Tuesday, December 21, 2010

Two Types of Stirring

There is a story of a bride going to visit a coal mine with her white dress on.  She asked the miner leading her into the ground, "will I get dirty?'  He replied, "I can tell you one thing.  You won't come out looking like you did on the way down."

1 Kings 16 tells us about a king who is on the way down into the coal mine.  In this case he, the husband, is the one who is about to be drenched with soot.

The sixty years of rebellious leaders before him were "trivial" (1 Kngs 16:31).  Ahab went further and willingly married into a family of murderers and sexual prostitutes.  1 Kings 21:25 notes "there was no one who sold himself to do wickedness in the sight of the Lord, because Jezebel his wife stirred him up."

There is another sort of "stirring" mentioned in the New Testament--"And let us consider one another in order to stir up love and good works." (Hebrews 10:24).

Before one considers a marriage it is important to contemplate what type of "stirring" the other person will do in the years to come.  A sober analysis beforehand may bring a signal of trouble.  The prophet Amos raised the question "Can two walk together, unless they are agreed?"  Obviously no.  If one is trying to stay clean while the other is making trips deep into the coal mine, it will follow that both will end up being dirty.

Had Ahab taken a lesson from the miner he would have known that one important thing--when you knowingly choose the wrong person you never come up looking like you did on the way down.

Thursday, December 9, 2010

Rebuilding what God has Stopped

Hiel of Bethel rebelled against God by rebuilding Jericho despite a divine curse that Joshua had invoked generations before (1 Kngs. 16:33, Josh. 6:26).  Jericho represented the Lord's first victory in the establishment of a nation under Him.  God had destroyed the city and it was not to be reconstructed.  Any who dared would lose both his firstborn son and his youngest.  Hiel disobeyed and received the consequences.  Elijah appeared in the very next verse (17:1).  It was not coincidence that God's servant was now speaking against the king.

The verses teach a godly principle--"don't rebuild what God has stopped."

Noah is a less severe example.  After the many years of building the ark, Noah then lived inside it while the world was destroyed by the flood.  When the time came to let the animals out and for his family to again take up the creation command to "be fruitful and multilply, and fill the earth" (Gen. 1:28, 9:1,7), did he hesitate?

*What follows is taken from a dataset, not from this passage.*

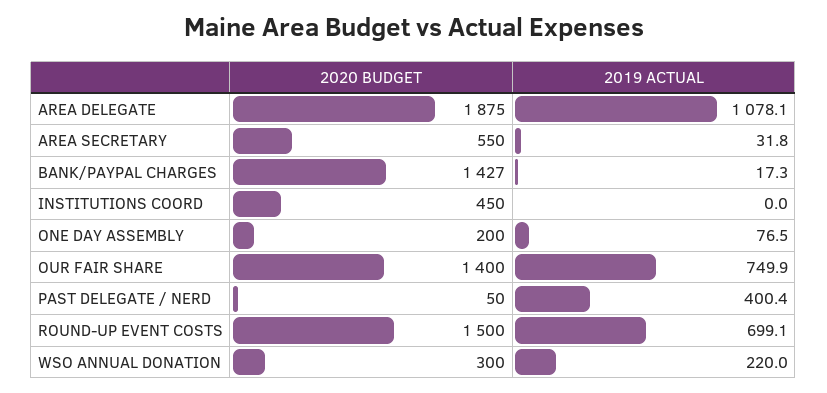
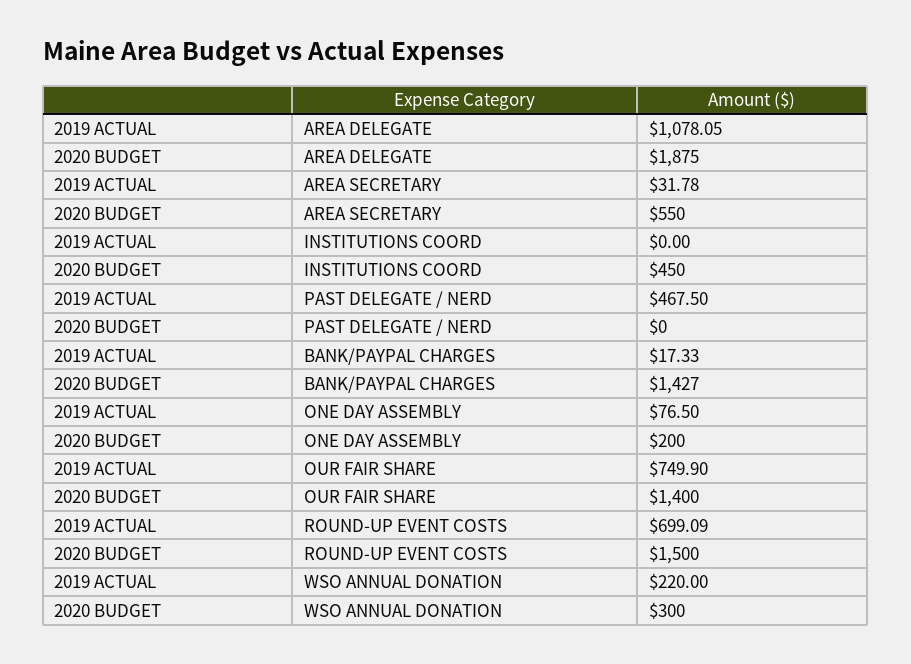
2020 BUDGET, PAST DELEGATE / NERD: 50 -> 0
2019 ACTUAL, PAST DELEGATE / NERD: 400.4 -> 467.5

Was he tempted to hang on to the ark as something sacred when God was calling him to move forward?  The ark was quickly becoming a sign of another time, another command of God.  Would he try to renew that trace of the familiar or press forward into the new?

Would he try to rebuild what God had now stopped?

God gives fresh vision while we often have difficulty in letting go of the old.  We may not provoke God as Hiel did, but we can swiftly become guilty of disobedience if we continue to ignore His call into a new direction.

Is God doing a new work?  Don't rebuild what God has stopped.